天明の浅間山大噴火と鎌原観音堂

軽井沢のシンボル浅間山(標高2568m)の噴火警戒レベルは2(23/8/9時点)。今年3月23日にレベル1から引き上げられて以降、火口周辺規制(火口から概ね2kmの範囲)が継続しています。麓の軽井沢から立ち昇る噴煙が見える日は少なくありません。入山規制が緩和されていた5年前の晩秋、初めて浅間山に登りました。真っ黒な砂礫に覆われた猛々しい山腹の光景は忘れもしません。前掛山山頂手前には避難シェルターが設置されています。鼓動が聞こえてきそうな大地のエネルギーを肌で感じた記憶は今も鮮明です。

直近の大規模噴火は240年前の江戸時代、1783年(天明3年)に起きた「天明の大噴火」です。有名な「鬼押出し」は、90日間続いた噴火に伴い押し寄せて来た溶岩流が形成したものです。その荒涼たる景観は噴火の凄まじさを物語っています。人の住まない荒野だったため、犠牲者を出さずに済んだのは幸いでした。

一方、多数の犠牲者が出たのが今回訪れた鎌原(かんばら)観音堂周辺です。
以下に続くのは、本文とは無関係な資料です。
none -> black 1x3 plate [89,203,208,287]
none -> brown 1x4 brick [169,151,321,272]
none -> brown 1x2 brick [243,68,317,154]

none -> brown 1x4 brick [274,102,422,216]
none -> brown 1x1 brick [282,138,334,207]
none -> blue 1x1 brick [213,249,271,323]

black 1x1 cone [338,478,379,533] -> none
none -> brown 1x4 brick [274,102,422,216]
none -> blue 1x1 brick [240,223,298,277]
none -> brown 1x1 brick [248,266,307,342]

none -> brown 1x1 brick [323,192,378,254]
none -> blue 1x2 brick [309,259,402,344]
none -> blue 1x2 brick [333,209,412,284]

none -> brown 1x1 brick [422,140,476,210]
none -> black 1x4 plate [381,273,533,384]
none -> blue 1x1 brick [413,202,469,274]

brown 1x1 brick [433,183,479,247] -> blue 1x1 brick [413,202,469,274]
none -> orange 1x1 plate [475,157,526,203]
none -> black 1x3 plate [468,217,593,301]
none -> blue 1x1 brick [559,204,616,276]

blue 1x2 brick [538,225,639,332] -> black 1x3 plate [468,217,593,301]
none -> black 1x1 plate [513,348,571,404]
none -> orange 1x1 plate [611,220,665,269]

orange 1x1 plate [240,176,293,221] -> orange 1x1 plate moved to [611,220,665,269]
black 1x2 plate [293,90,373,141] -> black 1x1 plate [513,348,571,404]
当時の鎌原村は570人ほどが暮らす比較的大きな集落で、村の西方にある高台の鎌原観音堂に避難した93人だけが生き残ったと云われています。1979年の発掘調査で赤い太鼓橋(写真・上)の下に35段分の石段があることが確認されました。その際、埋没した石段最下部で若い女性が年輩の女性を背負う姿で発見されています。35段分の高さは6.5mに達し、浅間山の噴火で流出した土石流が村を飲み込んだ恰好です。母娘と思われるご遺体から髪の毛や皮膚の一部が見つかったことからも明らかなように、火砕流や溶岩流による高温で人々が亡くなったわけではありません。時速100kmに達したという「浅間押し」或いは「土石なだれ」と称される激流で大勢の村民が落命したのです。


嬬恋郷土資料館屋上から見る浅間山(資料館から北へ約12km)


流死馬供養塔

観音堂の左手には<爲死馬百六拾五疋>と刻まれた供養地蔵がありました。荷役を担う馬も犠牲になったことが分かります。通りすがりのガイドさんを通じて、鎌原観音堂を訪れた8月5日(旧暦の7月8日)が奇しくも浅間山大噴火の日だと知りました。今年は240回忌にあたり、コロナ禍で式典を見合わせていた天明3年供養祭が午後から執り行われるということでした。観音堂のご本尊に向かって合掌し、未曽有の天災による犠牲者の冥福を祈りました。